START Listed entries

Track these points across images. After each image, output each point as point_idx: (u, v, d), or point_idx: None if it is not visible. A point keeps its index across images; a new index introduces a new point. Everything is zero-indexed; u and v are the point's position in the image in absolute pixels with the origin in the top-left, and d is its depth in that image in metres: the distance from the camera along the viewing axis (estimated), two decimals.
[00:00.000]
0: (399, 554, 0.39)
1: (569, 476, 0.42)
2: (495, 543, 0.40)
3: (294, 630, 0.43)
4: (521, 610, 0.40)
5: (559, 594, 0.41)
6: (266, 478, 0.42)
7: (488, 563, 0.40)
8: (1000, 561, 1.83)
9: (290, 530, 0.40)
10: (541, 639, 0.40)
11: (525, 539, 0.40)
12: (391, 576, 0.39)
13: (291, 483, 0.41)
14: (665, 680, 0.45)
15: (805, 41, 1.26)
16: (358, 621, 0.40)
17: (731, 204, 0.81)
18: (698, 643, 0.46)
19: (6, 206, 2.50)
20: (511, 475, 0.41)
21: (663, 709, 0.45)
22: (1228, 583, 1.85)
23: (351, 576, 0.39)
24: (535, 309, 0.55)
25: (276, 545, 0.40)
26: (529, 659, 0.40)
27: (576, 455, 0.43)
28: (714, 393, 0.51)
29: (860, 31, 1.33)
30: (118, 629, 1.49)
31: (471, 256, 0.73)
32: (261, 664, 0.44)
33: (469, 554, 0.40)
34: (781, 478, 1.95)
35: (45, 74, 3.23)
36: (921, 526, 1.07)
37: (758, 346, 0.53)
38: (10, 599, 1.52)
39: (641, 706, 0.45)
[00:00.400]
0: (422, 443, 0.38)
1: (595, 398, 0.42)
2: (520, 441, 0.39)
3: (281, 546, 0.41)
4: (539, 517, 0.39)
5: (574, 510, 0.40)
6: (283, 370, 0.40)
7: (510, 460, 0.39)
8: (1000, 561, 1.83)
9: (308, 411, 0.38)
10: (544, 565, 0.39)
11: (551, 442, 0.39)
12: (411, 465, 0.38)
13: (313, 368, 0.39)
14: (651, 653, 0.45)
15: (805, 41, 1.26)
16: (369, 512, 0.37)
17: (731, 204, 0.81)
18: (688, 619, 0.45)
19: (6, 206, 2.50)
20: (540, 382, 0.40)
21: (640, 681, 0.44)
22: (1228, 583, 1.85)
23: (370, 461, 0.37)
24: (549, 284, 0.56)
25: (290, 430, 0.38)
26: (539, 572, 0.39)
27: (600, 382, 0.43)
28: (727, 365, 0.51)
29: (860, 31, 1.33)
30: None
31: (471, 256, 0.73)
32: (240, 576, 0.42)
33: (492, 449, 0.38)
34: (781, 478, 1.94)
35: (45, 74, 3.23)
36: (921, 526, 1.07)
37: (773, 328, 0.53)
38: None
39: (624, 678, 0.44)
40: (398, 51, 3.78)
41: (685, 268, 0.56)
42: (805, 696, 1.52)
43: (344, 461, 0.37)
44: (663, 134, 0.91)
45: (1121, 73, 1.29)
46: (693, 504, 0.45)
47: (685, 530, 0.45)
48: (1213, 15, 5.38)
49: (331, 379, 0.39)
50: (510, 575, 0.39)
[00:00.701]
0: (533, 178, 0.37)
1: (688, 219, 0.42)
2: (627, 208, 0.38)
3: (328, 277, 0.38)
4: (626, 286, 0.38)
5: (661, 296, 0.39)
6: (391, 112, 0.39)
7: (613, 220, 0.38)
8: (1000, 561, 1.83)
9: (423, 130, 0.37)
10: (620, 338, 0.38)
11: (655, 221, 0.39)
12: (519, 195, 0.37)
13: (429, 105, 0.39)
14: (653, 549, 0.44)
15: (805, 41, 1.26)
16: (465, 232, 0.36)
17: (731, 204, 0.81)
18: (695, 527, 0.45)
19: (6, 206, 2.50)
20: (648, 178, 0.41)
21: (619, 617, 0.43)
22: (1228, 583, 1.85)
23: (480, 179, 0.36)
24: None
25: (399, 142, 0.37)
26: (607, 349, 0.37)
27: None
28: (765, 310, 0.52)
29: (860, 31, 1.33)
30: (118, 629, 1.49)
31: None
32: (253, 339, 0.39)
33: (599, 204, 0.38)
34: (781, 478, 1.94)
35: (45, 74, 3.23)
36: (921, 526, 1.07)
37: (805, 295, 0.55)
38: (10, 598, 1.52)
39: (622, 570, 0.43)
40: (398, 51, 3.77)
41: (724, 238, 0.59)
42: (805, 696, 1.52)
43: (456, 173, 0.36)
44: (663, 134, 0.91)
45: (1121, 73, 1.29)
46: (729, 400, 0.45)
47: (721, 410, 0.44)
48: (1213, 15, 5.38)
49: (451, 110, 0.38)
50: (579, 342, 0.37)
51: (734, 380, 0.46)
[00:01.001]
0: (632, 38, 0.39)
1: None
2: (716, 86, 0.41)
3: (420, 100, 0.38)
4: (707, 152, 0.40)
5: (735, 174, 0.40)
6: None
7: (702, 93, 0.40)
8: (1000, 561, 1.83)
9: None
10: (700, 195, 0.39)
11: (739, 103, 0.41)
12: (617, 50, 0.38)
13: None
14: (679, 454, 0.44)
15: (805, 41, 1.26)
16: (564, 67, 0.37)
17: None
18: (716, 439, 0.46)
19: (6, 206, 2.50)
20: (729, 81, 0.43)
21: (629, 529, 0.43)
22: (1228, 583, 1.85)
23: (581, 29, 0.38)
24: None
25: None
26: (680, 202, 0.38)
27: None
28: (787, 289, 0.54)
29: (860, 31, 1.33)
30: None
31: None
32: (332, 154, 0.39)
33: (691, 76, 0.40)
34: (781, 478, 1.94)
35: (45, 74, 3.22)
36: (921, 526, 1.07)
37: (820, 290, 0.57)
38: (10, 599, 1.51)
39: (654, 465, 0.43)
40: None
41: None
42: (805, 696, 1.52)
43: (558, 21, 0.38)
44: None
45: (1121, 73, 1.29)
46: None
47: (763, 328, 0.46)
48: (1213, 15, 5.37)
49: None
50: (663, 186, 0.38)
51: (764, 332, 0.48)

END Listed entries

Line by line, retype all of the records exactly.

Answer space:
Track these points across images. After each image, output each point as point_idx: (u, v, d), or point_idx: None if it is not visible. A point keeps its index across images; a new index introduces a new point. Everything is zero-indexed; u and v are the point's position in the image in absolute pixels with the origin in the top-left, and d is its depth in that image in metres: the distance from the camera along the viewing axis (estimated), two decimals.
[00:00.000]
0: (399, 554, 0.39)
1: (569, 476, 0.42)
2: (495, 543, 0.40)
3: (294, 630, 0.43)
4: (521, 610, 0.40)
5: (559, 594, 0.41)
6: (266, 478, 0.42)
7: (488, 563, 0.40)
8: (1000, 561, 1.83)
9: (290, 530, 0.40)
10: (541, 639, 0.40)
11: (525, 539, 0.40)
12: (391, 576, 0.39)
13: (291, 483, 0.41)
14: (665, 680, 0.45)
15: (805, 41, 1.26)
16: (358, 621, 0.40)
17: (731, 204, 0.81)
18: (698, 643, 0.46)
19: (6, 206, 2.50)
20: (511, 475, 0.41)
21: (663, 709, 0.45)
22: (1228, 583, 1.85)
23: (351, 576, 0.39)
24: (535, 309, 0.55)
25: (276, 545, 0.40)
26: (529, 659, 0.40)
27: (576, 455, 0.43)
28: (714, 393, 0.51)
29: (860, 31, 1.33)
30: (118, 629, 1.49)
31: (471, 256, 0.73)
32: (261, 664, 0.44)
33: (469, 554, 0.40)
34: (781, 478, 1.95)
35: (45, 74, 3.23)
36: (921, 526, 1.07)
37: (758, 346, 0.53)
38: (10, 599, 1.52)
39: (641, 706, 0.45)
[00:00.400]
0: (422, 443, 0.38)
1: (595, 398, 0.42)
2: (520, 441, 0.39)
3: (281, 546, 0.41)
4: (539, 517, 0.39)
5: (574, 510, 0.40)
6: (283, 370, 0.40)
7: (510, 460, 0.39)
8: (1000, 561, 1.83)
9: (308, 411, 0.38)
10: (544, 565, 0.39)
11: (551, 442, 0.39)
12: (411, 465, 0.38)
13: (313, 368, 0.39)
14: (651, 653, 0.45)
15: (805, 41, 1.26)
16: (369, 512, 0.37)
17: (731, 204, 0.81)
18: (688, 619, 0.45)
19: (6, 206, 2.50)
20: (540, 382, 0.40)
21: (640, 681, 0.44)
22: (1228, 583, 1.85)
23: (370, 461, 0.37)
24: (549, 284, 0.56)
25: (290, 430, 0.38)
26: (539, 572, 0.39)
27: (600, 382, 0.43)
28: (727, 365, 0.51)
29: (860, 31, 1.33)
30: None
31: (471, 256, 0.73)
32: (240, 576, 0.42)
33: (492, 449, 0.38)
34: (781, 478, 1.94)
35: (45, 74, 3.23)
36: (921, 526, 1.07)
37: (773, 328, 0.53)
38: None
39: (624, 678, 0.44)
40: (398, 51, 3.78)
41: (685, 268, 0.56)
42: (805, 696, 1.52)
43: (344, 461, 0.37)
44: (663, 134, 0.91)
45: (1121, 73, 1.29)
46: (693, 504, 0.45)
47: (685, 530, 0.45)
48: (1213, 15, 5.38)
49: (331, 379, 0.39)
50: (510, 575, 0.39)
[00:00.701]
0: (533, 178, 0.37)
1: (688, 219, 0.42)
2: (627, 208, 0.38)
3: (328, 277, 0.38)
4: (626, 286, 0.38)
5: (661, 296, 0.39)
6: (391, 112, 0.39)
7: (613, 220, 0.38)
8: (1000, 561, 1.83)
9: (423, 130, 0.37)
10: (620, 338, 0.38)
11: (655, 221, 0.39)
12: (519, 195, 0.37)
13: (429, 105, 0.39)
14: (653, 549, 0.44)
15: (805, 41, 1.26)
16: (465, 232, 0.36)
17: (731, 204, 0.81)
18: (695, 527, 0.45)
19: (6, 206, 2.50)
20: (648, 178, 0.41)
21: (619, 617, 0.43)
22: (1228, 583, 1.85)
23: (480, 179, 0.36)
24: None
25: (399, 142, 0.37)
26: (607, 349, 0.37)
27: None
28: (765, 310, 0.52)
29: (860, 31, 1.33)
30: (118, 629, 1.49)
31: None
32: (253, 339, 0.39)
33: (599, 204, 0.38)
34: (781, 478, 1.94)
35: (45, 74, 3.23)
36: (921, 526, 1.07)
37: (805, 295, 0.55)
38: (10, 598, 1.52)
39: (622, 570, 0.43)
40: (398, 51, 3.77)
41: (724, 238, 0.59)
42: (805, 696, 1.52)
43: (456, 173, 0.36)
44: (663, 134, 0.91)
45: (1121, 73, 1.29)
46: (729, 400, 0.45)
47: (721, 410, 0.44)
48: (1213, 15, 5.38)
49: (451, 110, 0.38)
50: (579, 342, 0.37)
51: (734, 380, 0.46)
[00:01.001]
0: (632, 38, 0.39)
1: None
2: (716, 86, 0.41)
3: (420, 100, 0.38)
4: (707, 152, 0.40)
5: (735, 174, 0.40)
6: None
7: (702, 93, 0.40)
8: (1000, 561, 1.83)
9: None
10: (700, 195, 0.39)
11: (739, 103, 0.41)
12: (617, 50, 0.38)
13: None
14: (679, 454, 0.44)
15: (805, 41, 1.26)
16: (564, 67, 0.37)
17: None
18: (716, 439, 0.46)
19: (6, 206, 2.50)
20: (729, 81, 0.43)
21: (629, 529, 0.43)
22: (1228, 583, 1.85)
23: (581, 29, 0.38)
24: None
25: None
26: (680, 202, 0.38)
27: None
28: (787, 289, 0.54)
29: (860, 31, 1.33)
30: None
31: None
32: (332, 154, 0.39)
33: (691, 76, 0.40)
34: (781, 478, 1.94)
35: (45, 74, 3.22)
36: (921, 526, 1.07)
37: (820, 290, 0.57)
38: (10, 599, 1.51)
39: (654, 465, 0.43)
40: None
41: None
42: (805, 696, 1.52)
43: (558, 21, 0.38)
44: None
45: (1121, 73, 1.29)
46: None
47: (763, 328, 0.46)
48: (1213, 15, 5.37)
49: None
50: (663, 186, 0.38)
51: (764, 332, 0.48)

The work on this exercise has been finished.